◆ **Reading passage**
[Xorp-hackers] Using Netlink to lookup forwarding entries in Linux kernel
Pavlin Radoslavov
pavlin@icir.org
Tue, 21 Oct 2003 12:54:16 -0700
I was playing with testing the FEA when adding/deleting unicast
forwarding entries in the kernel, and I found the following problems
when I use the Netlink mechanism with Linux kernel:
* The kernel doesn't appear to support looking-up of a subnet
address from user space.
Example:
If we install a route entry for 10.30.0.0/16 in the
kernel, and we send a request to the kernel to lookup subnet
10.30.0.0/16, we would expect that the kernel will return a
netlink message that contains the previously installed
information. E.g., the returned info should contain at least the
subnet mask length of 24. Instead, the kernel returns the result
of looking-up address 10.30.0.0/32 which could be different from
entry 10.30.0.0/16 (e.g, it could based on the info of the more
specific entry 10.30.0.0/24).
BTW, the returned 10.30.0.0/32 entry is "cloned" (more on this
subject later).
Only if we fetch the whole forwarding table from the kernel, then
the information for each entry matches the information when it was
installed.
After reading the source code for iproute2 (which contains utility
"ip" and is presumably the example of how to use the Netlink
interface), I found that the way it supports a command like
"ip route list exact 10.30.0.0/24" which basically lookup the
exact network routing entry is to:
1. Get the whole forwarding table
2. Go through the list of all entries, and select the one that
exactly matches the request (if such entry exists).
Obviously, the overhead of always fetching the forwarding table
and then filtering/selecting at user space may increase
considerably if the forwarding table size becomes significantly
large.
However, I coudn't find any other solution of the problem (no
documentation, and reading the source code and playing with
the Netlink interface were frutless), hence I had to use the same
mechanism inside the FEA.
On the upside, looking-up a specific subnet address currently is
needed only for debug purpose, hence I don't expect that we
should worry much about the overhead of reading the whole
forwarding table.

◆ **Information provided**
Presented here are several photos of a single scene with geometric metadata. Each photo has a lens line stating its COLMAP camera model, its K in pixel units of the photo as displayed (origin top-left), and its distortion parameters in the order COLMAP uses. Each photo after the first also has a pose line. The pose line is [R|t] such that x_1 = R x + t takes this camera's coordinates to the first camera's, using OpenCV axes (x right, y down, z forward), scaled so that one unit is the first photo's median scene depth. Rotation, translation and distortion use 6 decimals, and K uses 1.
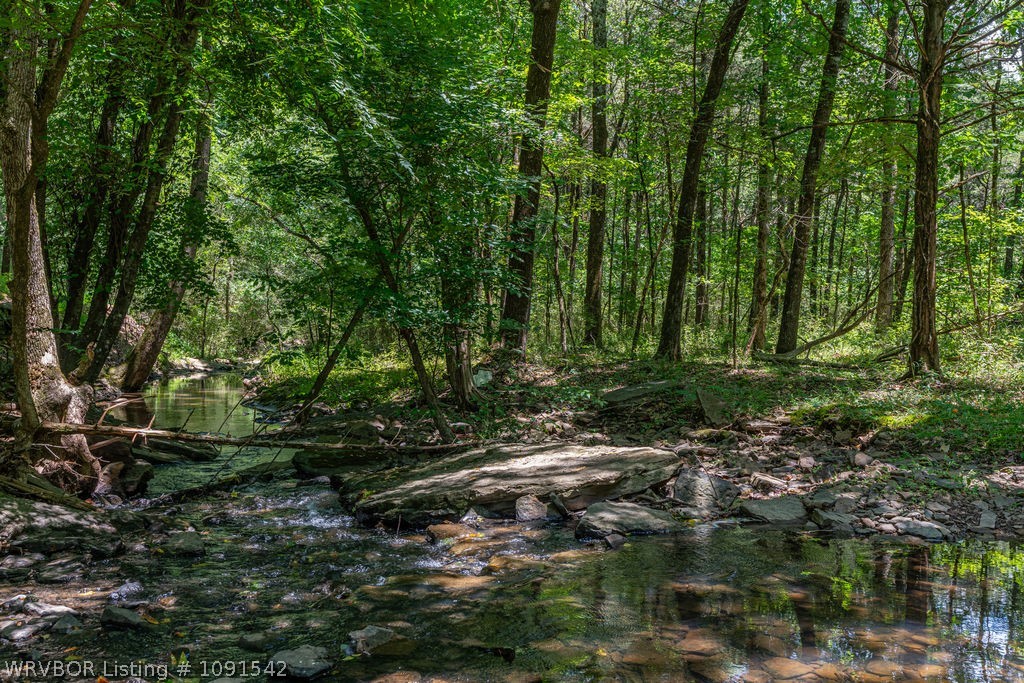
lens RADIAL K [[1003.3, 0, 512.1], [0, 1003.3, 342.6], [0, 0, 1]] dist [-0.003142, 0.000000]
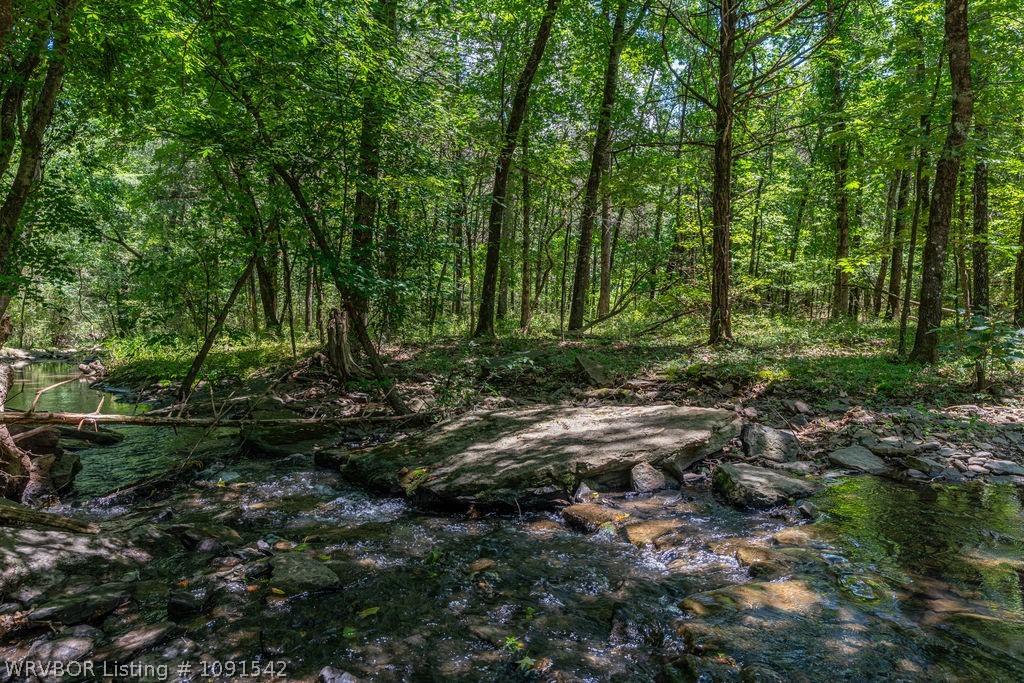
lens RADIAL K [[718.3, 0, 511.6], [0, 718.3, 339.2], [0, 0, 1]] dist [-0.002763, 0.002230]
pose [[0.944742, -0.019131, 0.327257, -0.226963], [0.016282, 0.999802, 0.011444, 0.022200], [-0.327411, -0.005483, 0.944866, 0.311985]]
* * *
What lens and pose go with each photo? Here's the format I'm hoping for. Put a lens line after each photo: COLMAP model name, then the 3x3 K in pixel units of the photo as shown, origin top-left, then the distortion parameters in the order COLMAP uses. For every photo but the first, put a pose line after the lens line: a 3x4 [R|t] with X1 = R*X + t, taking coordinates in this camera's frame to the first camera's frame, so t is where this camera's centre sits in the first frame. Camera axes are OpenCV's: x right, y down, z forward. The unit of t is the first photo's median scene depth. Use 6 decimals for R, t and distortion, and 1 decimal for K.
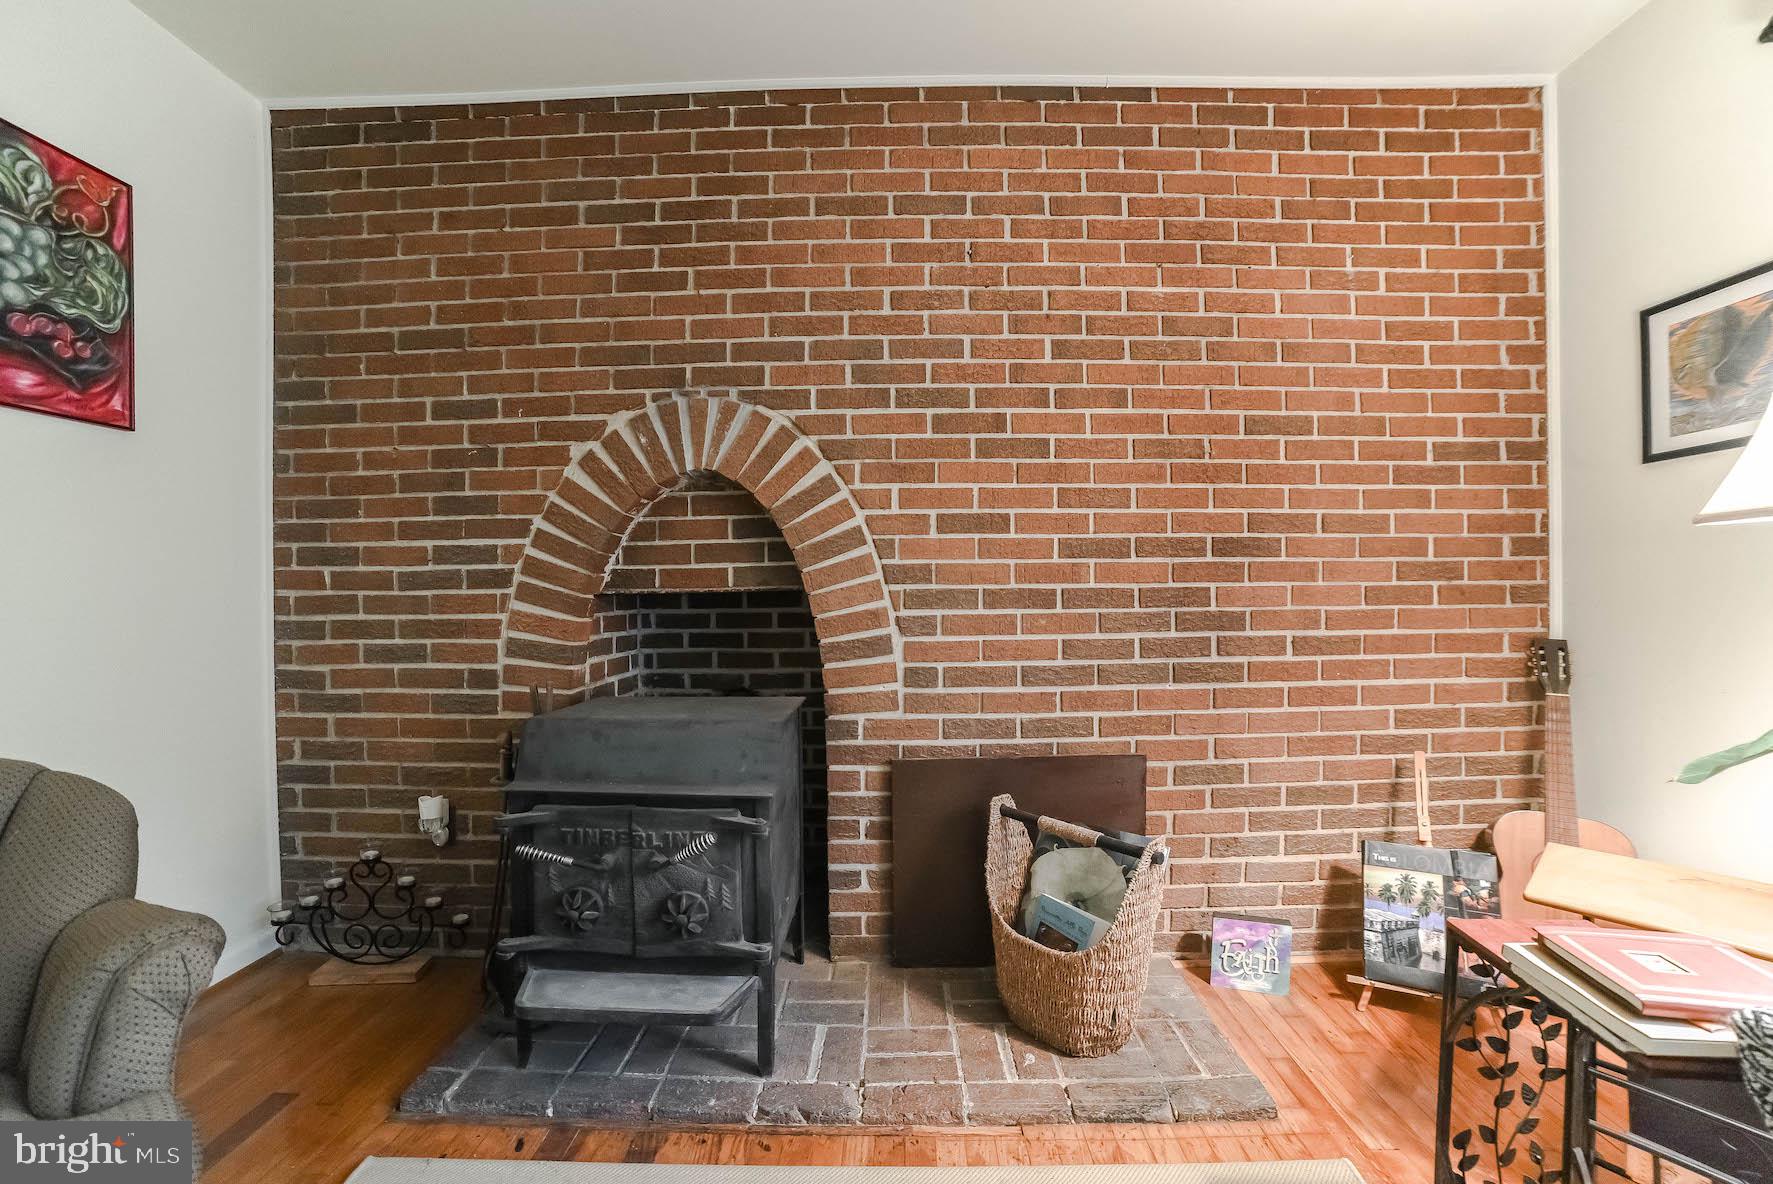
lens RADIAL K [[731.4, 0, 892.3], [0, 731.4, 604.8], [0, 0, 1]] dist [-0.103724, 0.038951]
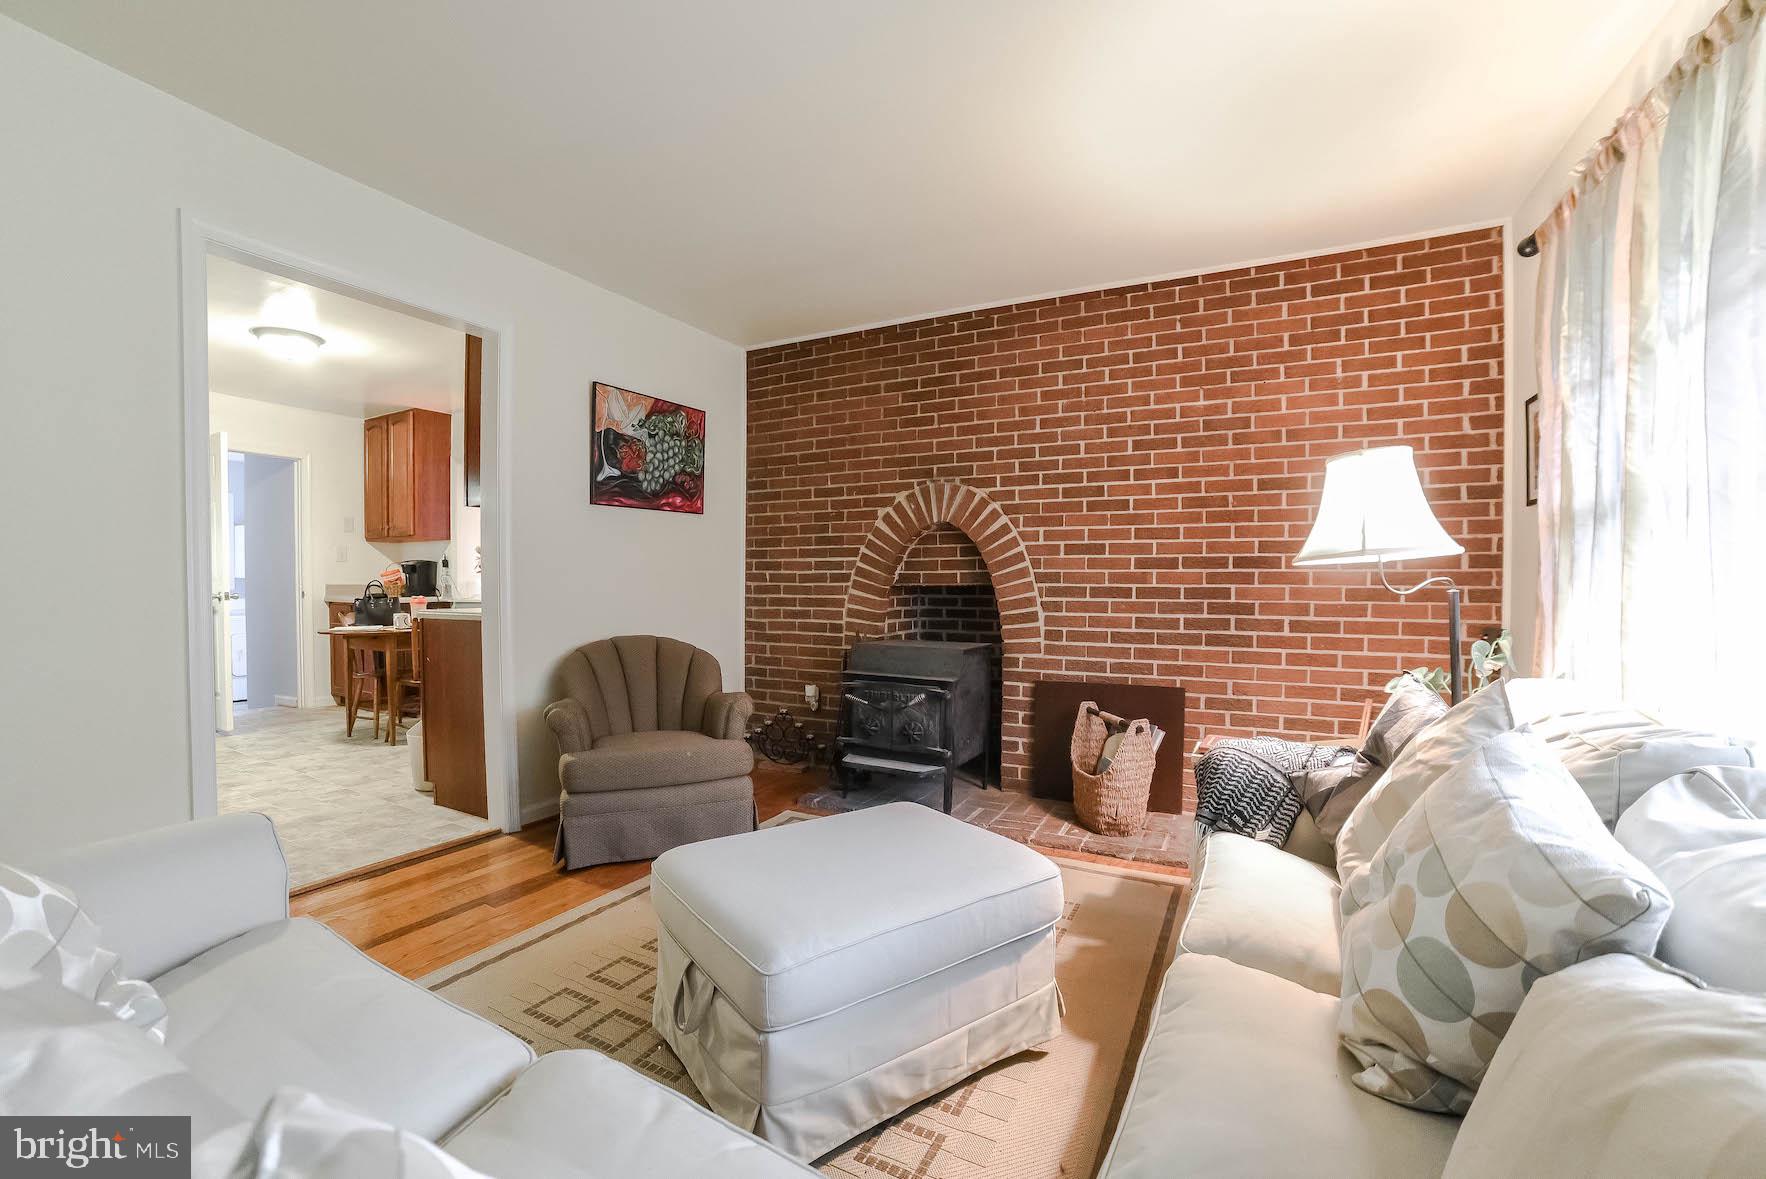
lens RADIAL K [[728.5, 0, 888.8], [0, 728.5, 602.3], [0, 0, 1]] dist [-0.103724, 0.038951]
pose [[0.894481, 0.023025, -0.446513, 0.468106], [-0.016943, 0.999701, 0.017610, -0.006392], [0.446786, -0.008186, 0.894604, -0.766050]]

◆ **Explore the material**
1: In the mailing-list post about Netlink route lookups, what is looking up a specific subnet address currently needed for?
2: Write down the part of the Netlink route lookup post starting at "BTW, the returned" and ending at "such entry exists).".
3: Carry the Netlink route lookup post forward from its last sentence.

◆ **Exercise answers**
1: It is needed only for debug purposes.

2:
BTW, the returned 10.30.0.0/32 entry is "cloned" (more on this
subject later).
Only if we fetch the whole forwarding table from the kernel, then
the information for each entry matches the information when it was
installed.
After reading the source code for iproute2 (which contains utility
"ip" and is presumably the example of how to use the Netlink
interface), I found that the way it supports a command like
"ip route list exact 10.30.0.0/24" which basically lookup the
exact network routing entry is to:
1. Get the whole forwarding table
2. Go through the list of all entries, and select the one that
exactly matches the request (if such entry exists).

3:
* When we lookup a host address from user space, the returned result
is actually a "cloned" entry inside the kernel. E.g., if we have
installed 10.30.0.0/16 in the kernel, and we lookup destination
address 10.30.0.10, the kernel will create internally a cloned
entry for 10.30.0.10/32, and will return that result.
However, if we delete entry 10.30.0.0/16, it looks like that the
cloned 10.30.0.10/32 entry will remain in the kernel for up to 2
seconds or so, and then it will be automatically deleted.
Hence, if I try to perform the following test:
1. Install routing entry for 10.30.0.0/16
2. Test that the kernel returns a valid route for destination
10.30.0.10
3. Delete routing entry for 10.30.0.0/16
4. Test that the kernel does NOT have a valid route for
destination 10.30.0.10 (assuming no other matching entries were
installed previously in the kernel).
the test will fail at step 4, because the kernel will return the
obsoleted cloned entry for 10.30.0.10/32.
Only if I wait at least 2-3 seconds between step 3 and step 4,
then the test will succeed.
For now I don't have a reasonable solution of the problem except
that to explicitly modify the above test such that in step 4 we
always wait for 3 seconds first before sending the request to the
FEA.
However, looking-up a specific host address currently is used only
for debugging purpose, so I expect that the above behavior
would create problems only in our test scripts (solvable by the
"sleep 3" hack).
FWIW, in *BSD the routing sockets interface doesn't appear to have
the above problems.
Any comments or suggestions if we should handle those problems
differently?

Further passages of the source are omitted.